>>>
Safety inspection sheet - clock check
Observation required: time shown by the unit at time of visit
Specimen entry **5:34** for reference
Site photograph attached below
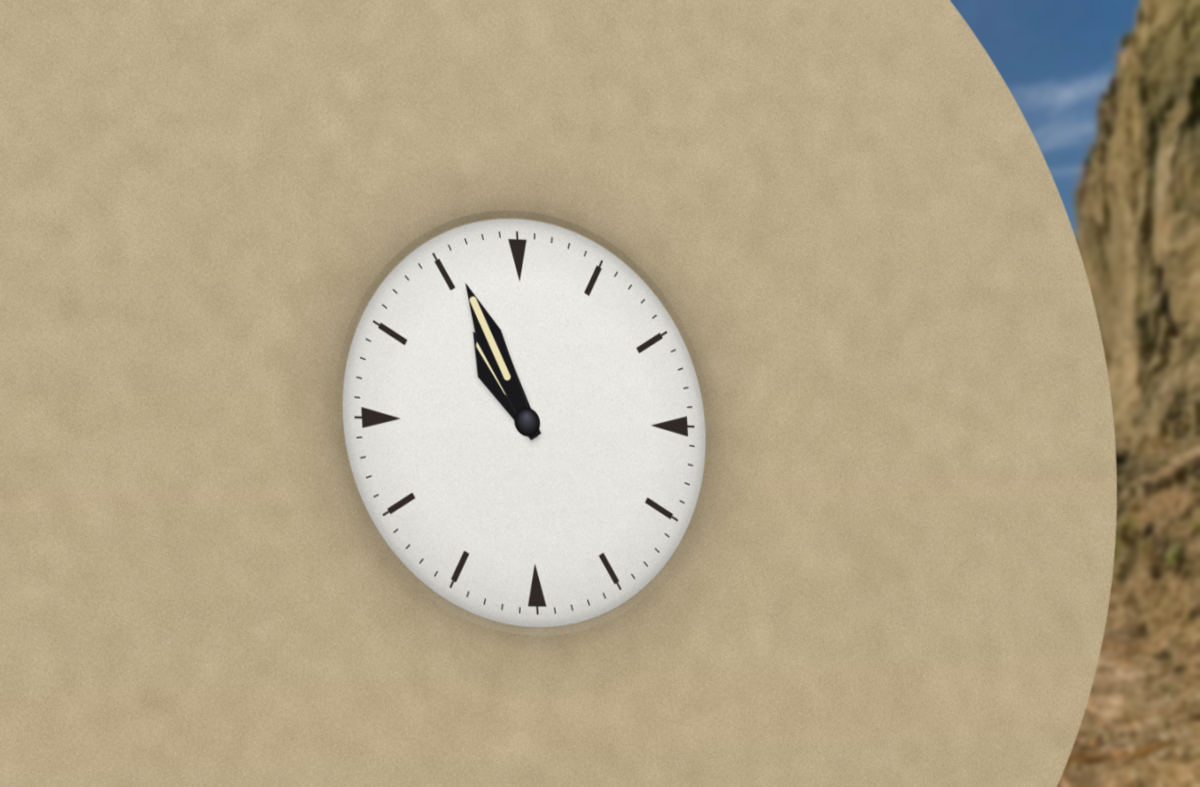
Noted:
<<<
Recast the entries above as a JSON list of strings, one string per line, omitting blank lines and leaving out the pictures.

[
  "Safety inspection sheet - clock check",
  "Observation required: time shown by the unit at time of visit",
  "Specimen entry **5:34** for reference",
  "Site photograph attached below",
  "Noted:"
]